▸ **ARTICLE**
***

LTL Trucking Company Spotlight: FedEx Freight

Well-known among businesses and consumers alike, FedEx Freight offers LTL trucking services for any route length throughout the U.S., including Alaska and Hawaii. According to the company’s most recent financial reports:

  • FedEx Freight is equipped with an estimated 90,000 operational vehicles, 670 aircraft, and 100,000 drop-off locations.
  • FedEx also provides freight services to more than 220 countries and territories.
  • This segment of the company generated more than $6.18 billion in 2018.
  • The $6.18 billion was a 12% increase from 2017.
  • On average, the company handled 74,500 priority and 31,900 economy shipments on a daily basis.
  • More than 92% of the company’s revenue is spent on operating expenses.
  • As of May 2018, FedEx Express reported that it employed an estimated 166,000 permanent full-time employees, as well as approximately 61,000 permanent part-time employees.
LTL Trucking Company Spotlight: YRC Freight

Servicing a wide range of industries within the commercial, industrial, government, and retail sectors, the freight segment of holding company YRC Worldwide provides delivery services for various product categories, including clothing, automotive parts, food, furniture, textiles, wood products, machinery, and petroleum products.

While the company also offers some FTL services, the bulk of its business stems from LTL shipping. According to YRC Freight’s most recent financial reports:

  • YRC employs approximately 19,000 employees.
  • The company’s annual 10.5 million shipments weigh about 1,200 pounds on average.
  • These shipments, on average, travel about 1,300 miles.
  • The company’s fleet consists of an estimated 7,600 tractors and 30,900 trailers, which include both owned and leased vehicles.

***

▸ **INFORMATION PROVIDED**
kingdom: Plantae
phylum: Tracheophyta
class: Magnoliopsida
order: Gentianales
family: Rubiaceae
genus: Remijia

***

▸ **WHAT TO DO**
1. Summarize the article on LTL trucking companies in two sentences.
2. According to the article on LTL trucking companies, about how far do YRC Freight's shipments travel on average?
3. Write the next part of the article on LTL trucking companies, picking up after its final line.

▸ **OUTPUTS**
1. FedEx Freight offers LTL trucking throughout the U.S., including Alaska and Hawaii, and this segment generated more than $6.18 billion in 2018, a 12% increase from 2017. YRC Freight, the freight segment of holding company YRC Worldwide, serves the commercial, industrial, government, and retail sectors, and most of its business comes from LTL shipping.

2. About 1,300 miles.

3.
  • The YRC Freight network consists of 260 service facilities located throughout North America.
  • In 2017, the company generated operating revenue of almost $3.07 billion.
LTL Trucking Company Spotlight: Old Dominion Freight Line

Unlike the other two highlighted LTL trucking companies, both of which have other business segments in addition to their LTL freight services, Old Dominion Freight Line is exclusively dedicated to LTL trucking services. According to the company’s most recent financial reports:

As of December 2018, Old Dominion operated a total of 235 service center locations.

The company’s fleet consisted of 9,254 tractor units with an average age of 3.5 years, 24,685-line haul trailers with an average age of 6.8 years, and 11,044 P&D trailers with an average age of 7.4 years.

Old Dominion employs more than 21,000 employees, including more than 11,000 drivers.

In 2018, the company generated more than $4.04 billion in operational revenue.

The U.S. Truck Driver Shortage

In order to maintain its strength as an economic stronghold, the trucking industry as a whole will have to address certain issues, including the pervasive truck driver shortage.

Fast Facts About Truck Driving Careers

The trucking industry today employs 7.7 million people, which includes 3.5 million drivers.

Currently, it’s estimated that only 200,000 drivers are women, which accounts for only 5.8% of drivers.

The number of trucking jobs is expected to grow by 6% by 2026.

About 1.7 million truck drivers are heavy and tractor-trailer drivers.

Approximately 40.6% of drivers are minorities.

As of May 2017, the median pay for heavy and tractor-trailer drivers was $42,480 per year.

In 2019, truck driver wages are expected to rise by up to 10%.

Truck drivers can work up to 65 hours a week.

The Truck Driver Lifestyle: Voices from the Road

In May 2018, the Washington Post wrote an article exploring the various factors behind the truck driver shortage. The article featured interviews with both fledgling and seasoned drivers, revealing a kaleidoscope of voices, each one articulating problems that reached far beyond wages.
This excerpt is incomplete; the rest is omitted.